Re a new tank, will you be fitting another S/S tank, or will it be a plastic one?
If you are making it the same size as the previous tank it would be worthwhile building a pedestal / plinth that can sit in the bilge to support the weight of the tank, to ensure that it is not a 'jam fit' again.
 
I replaced a leaking fuel tank many years ago - a tip, Don't use an angle grinder, messy, sparks everywhere, I used a reciprocating saw with a metal cutting blade _ very quick and much quieter, Replaced with a standard rectangular tank, on a built up base and secure.d with ratchet straps.
 
I replaced a leaking fuel tank many years ago - a tip, Don't use an angle grinder, messy, sparks everywhere, I used a reciprocating saw with a metal cutting blade _ very quick and much quieter, Replaced with a standard rectangular tank, on a built up base and secure.d with ratchet straps.

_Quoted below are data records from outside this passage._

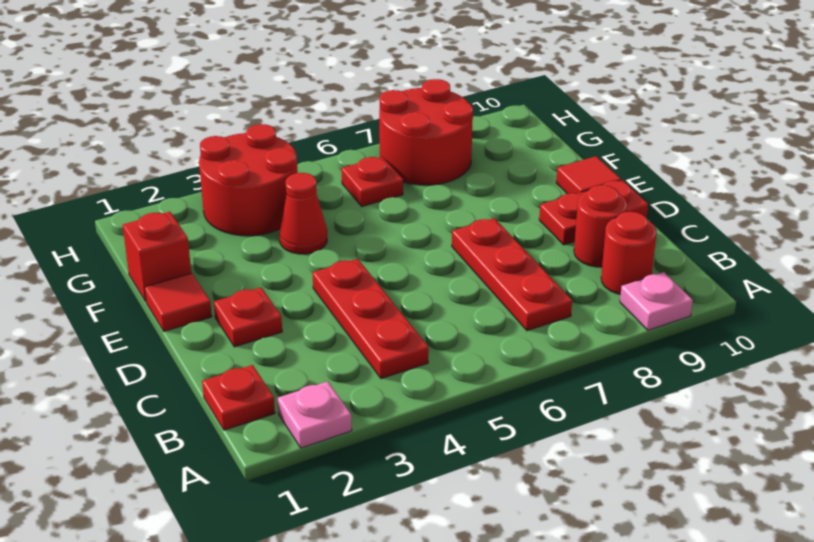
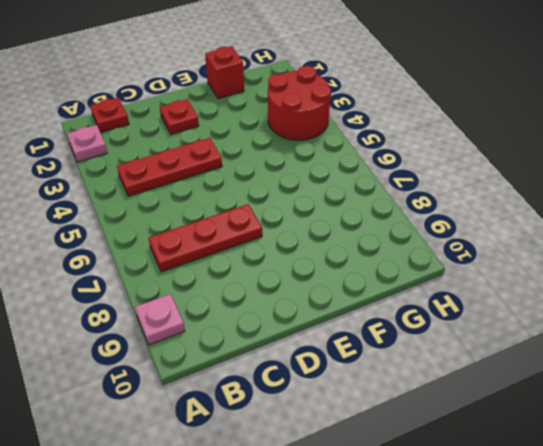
none -> red round brick B9 level 1
none -> red round brick C9 level 1
none -> red plate D9:D10 level 1

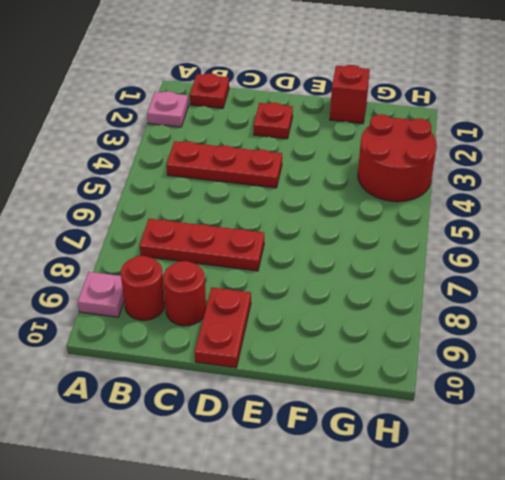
none -> red tile E1 level 1
none -> red tile E10 level 1
none -> red cone F4 level 1

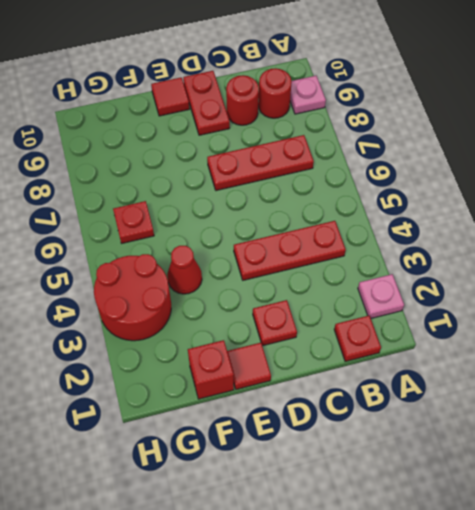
none -> red round brick G7:H8 level 1

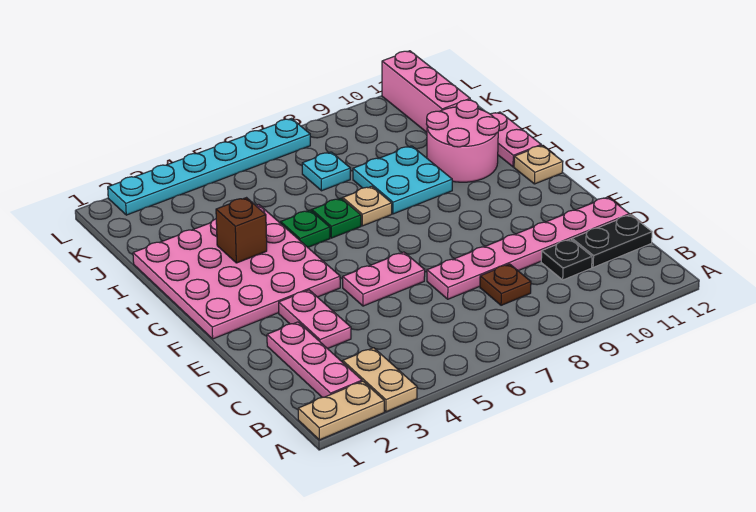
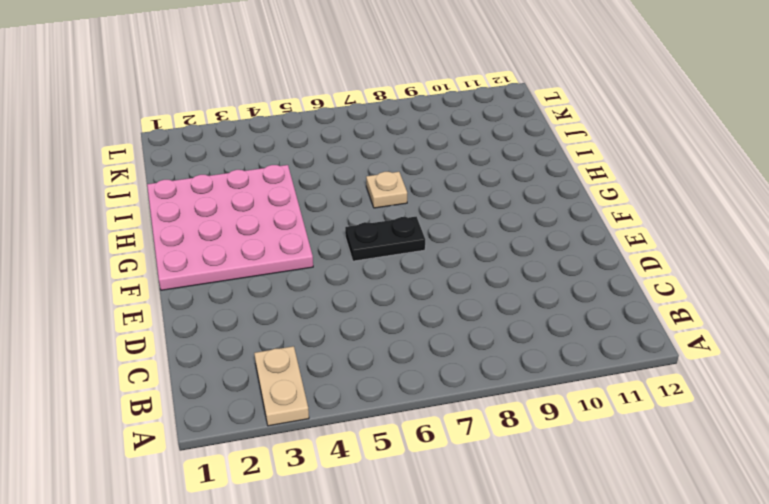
black plate F6:F7 level 1 -> black plate C11:C12 level 1
none -> tan plate A1:A2 level 1
none -> pink plate B2:D2 level 1
none -> brown plate C8 level 1

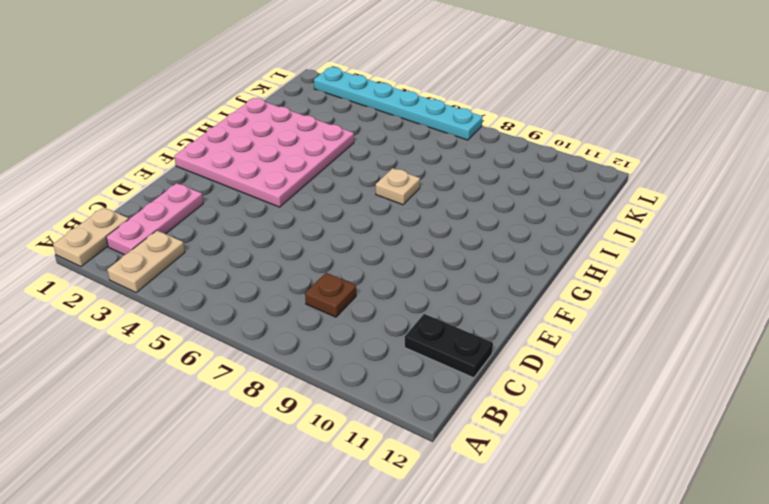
tan plate A1:B1 level 1 -> tan plate A1:A2 level 1
none -> black plate C10 level 1
none -> pink plate D3:E3 level 1
none -> pink plate D7:D12 level 1

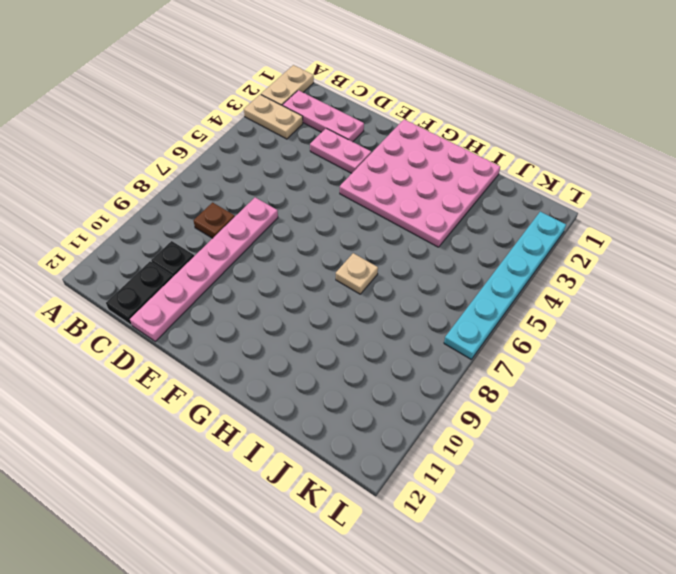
none -> pink plate E5:E6 level 1
none -> tan plate G12 level 1
none -> green plate H5 level 1

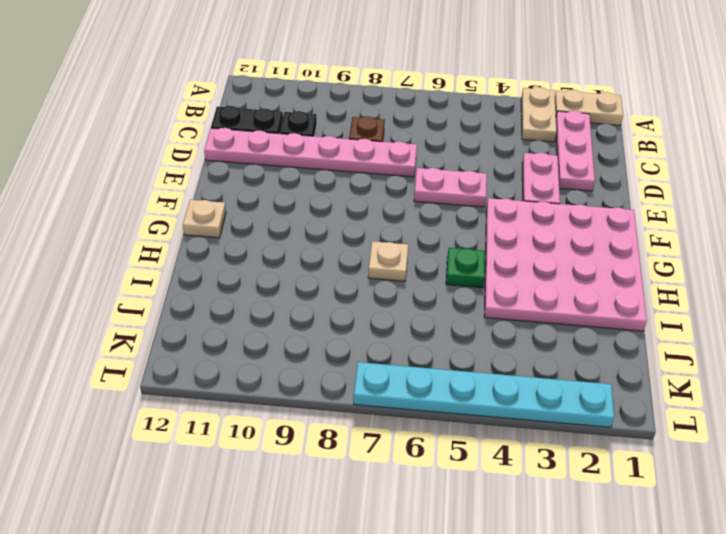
none -> green plate H6 level 1
none -> cyan plate H8:I9 level 1
none -> pink round brick H10:I11 level 1

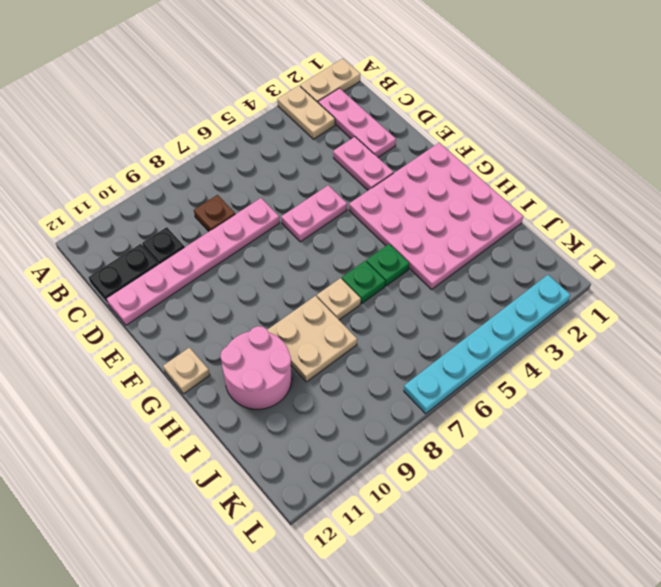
tan plate H8:I9 level 1 -> cyan plate H8:I9 level 1
none -> pink plate H12:I12 level 1
none -> cyan plate J7 level 1
none -> pink brick J11:L11 level 1

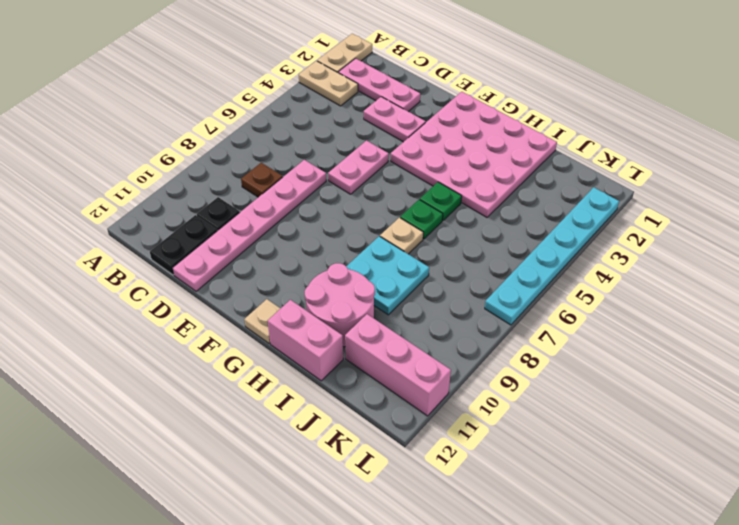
pink brick H12:I12 level 1 -> pink plate H12:I12 level 1
none -> cyan plate J7 level 1
none -> brown brick H3 level 2

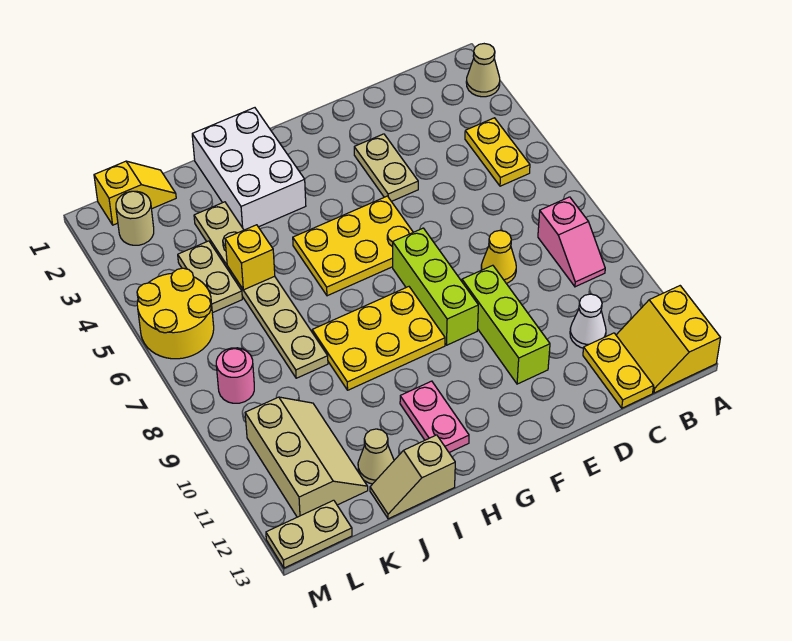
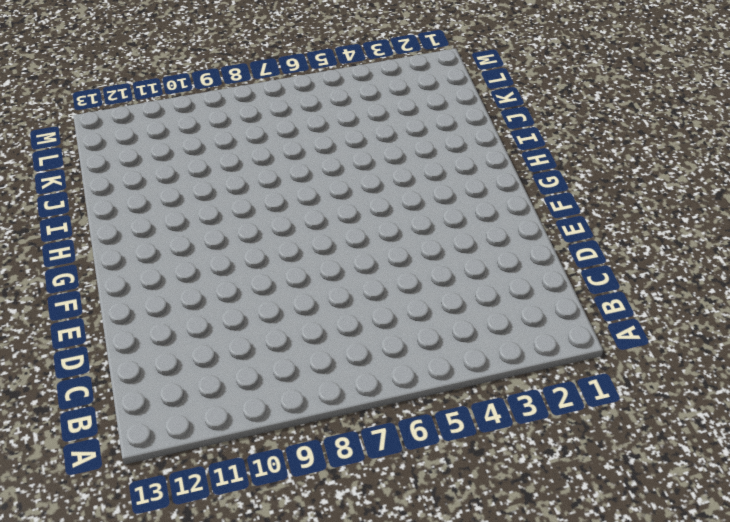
none -> tan cone A2 level 1
none -> yellow slope A12:B13 level 1 top A
none -> yellow plate B4:B5 level 1

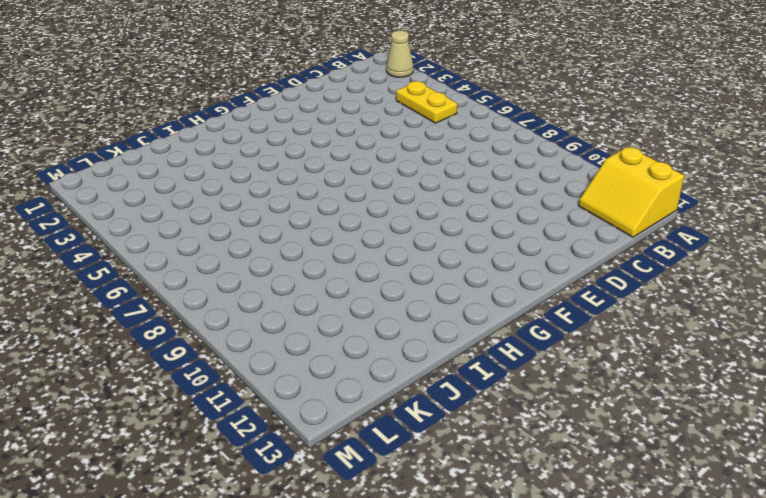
none -> pink slope B8:B9 level 1 top 8
none -> white cone C11 level 1
none -> yellow plate C12:C13 level 1

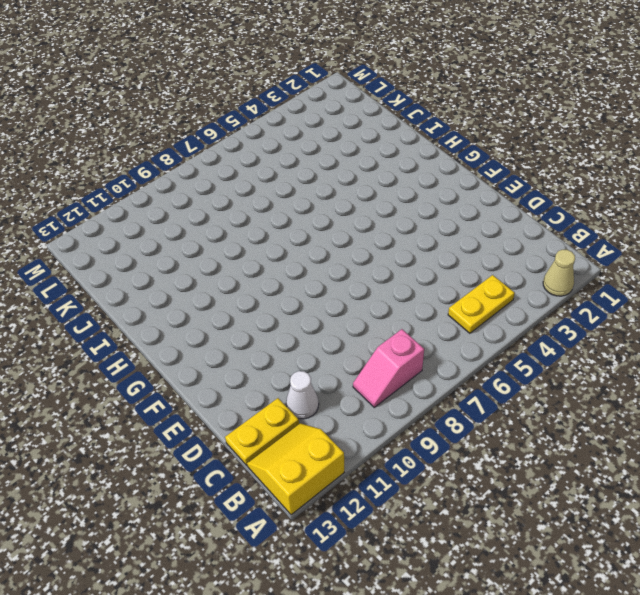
none -> yellow cone D8 level 1
none -> tan plate E3:E4 level 1
none -> lime brick E9:E11 level 1

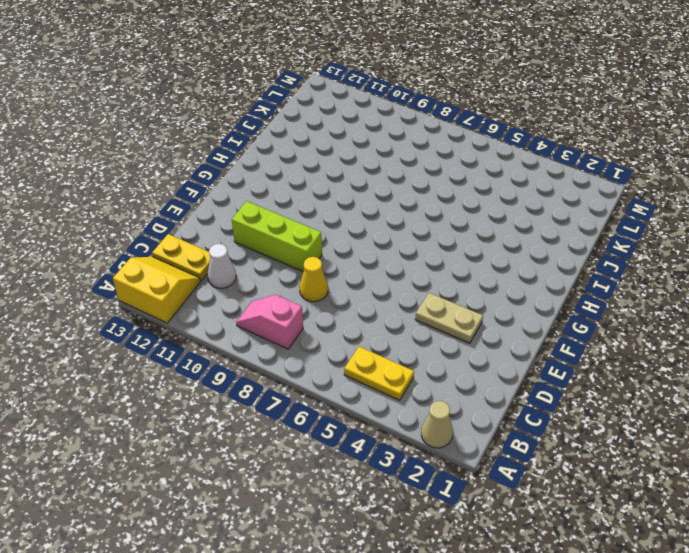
none -> yellow plate F5:H6 level 1
none -> lime brick F7:F9 level 1
none -> yellow plate G8:I9 level 1

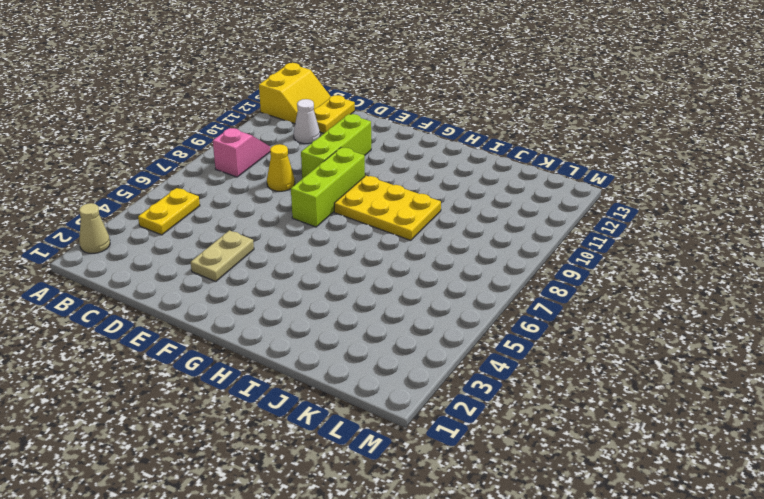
none -> yellow plate F5:H6 level 1
none -> white brick H1:I3 level 1
none -> pink plate H11:H12 level 1

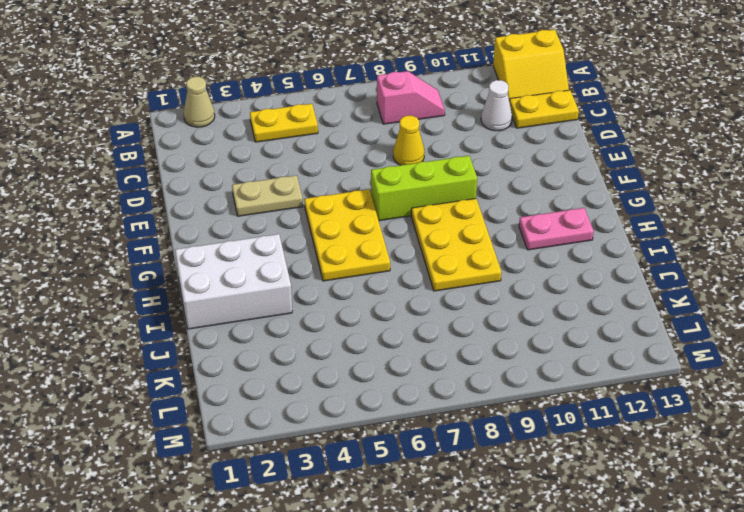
none -> lime brick E9:E11 level 1
none -> tan slope I13:J13 level 1 top I
none -> tan plate J3:J8 level 1

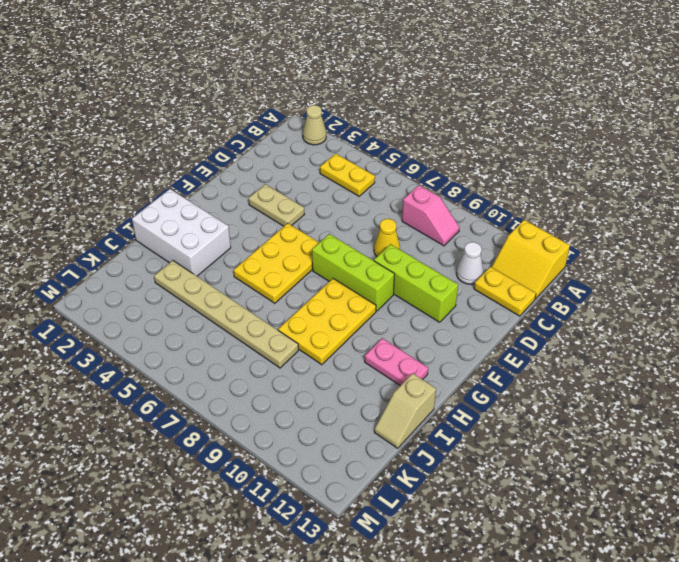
none -> tan cone J12 level 1
none -> yellow slope K1:L1 level 1 top L
none -> tan plate K4:K5 level 1

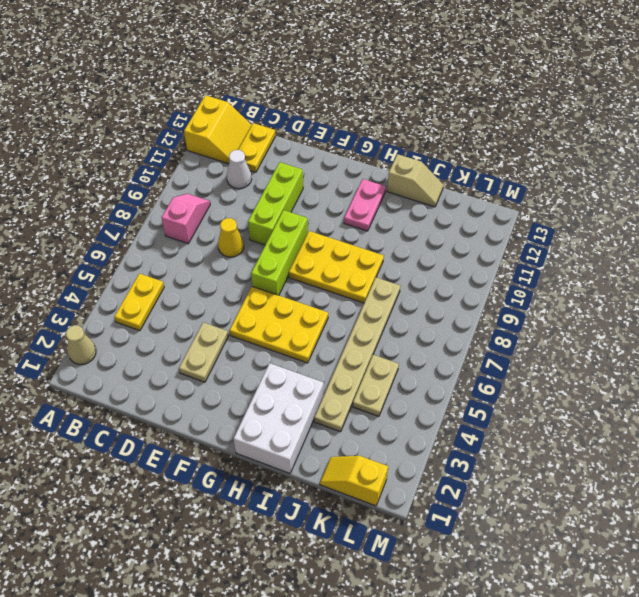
none -> tan cone J12 level 1
none -> tan slope K10:L12 level 1 top L
none -> tan round brick L2 level 1

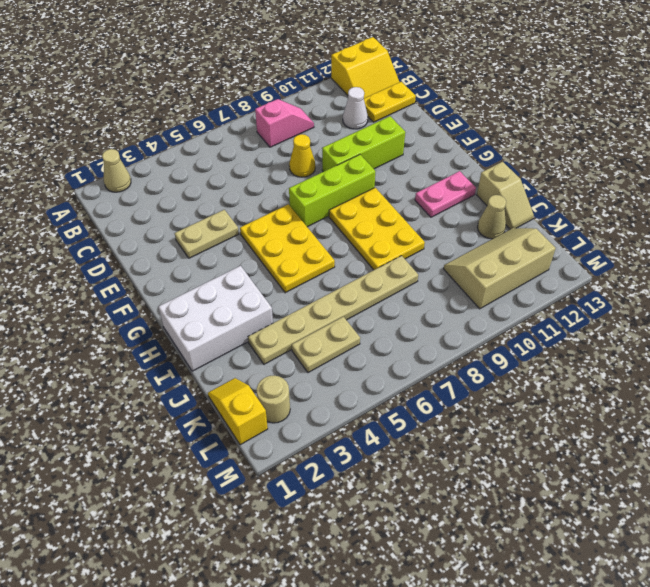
none -> yellow plate B4:B5 level 1
none -> yellow round brick L5:M6 level 1
none -> pink round brick L8 level 1

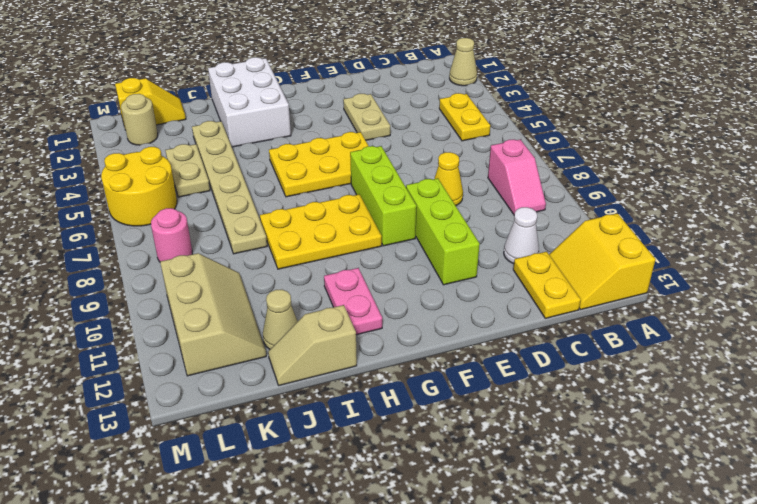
none -> tan plate L13:M13 level 1
none -> yellow brick J5 level 2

If you have access to such tool - totally agree.
 
The answer the question in you title

Approximately 1.5 psi per meter of water depth.

14.7 psi at sea level and for every 10 meters the pressure increases by 1 atmosphere.

The 14.7psi at water level is atmospheric pressure which has no effect on the hull as it is the same inside and outside the boat .
 
How much pressure from the water on the hull?
Weight of boat/Area of hull= calculation should be easy enough.
But as problem now solved it is irrelevant

However, it does make one wonder how little pressure is needed to distort a hull (in what should be a fairly strong point) over the keel or rudder. Enough to trap the tank & possibly crack the seams of a replacement tank as it crushes it. It may be that it was boat flex & not water pressure causing it.

Let us know when the keel falls off & the forum can have another " keel/rudder failure" topic-- Not wishing to worry you, of course :unsure:
 
How much pressure from the water on the hull?
Weight of boat/Area of hull= calculation should be easy enough.
But as problem now solved it is irrelevant

However, it does make one wonder how little pressure is needed to distort a hull (in what should be a fairly strong point) over the keel or rudder. Enough to trap the tank & possibly crack the seams of a replacement tank as it crushes it. It may be that it was boat flex & not water pressure causing it.

Let us know when the keel falls off & the forum can have another " keel/rudder failure" topic-- Not wishing to worry you, of course :unsure:

It initially seems a simple equation of surface area vs weight ... but the pressure exerted also changes with depth ...

But I would assume that given the hull draft rather than hull + keel - that the change is not great enough to make a simple calc too far out.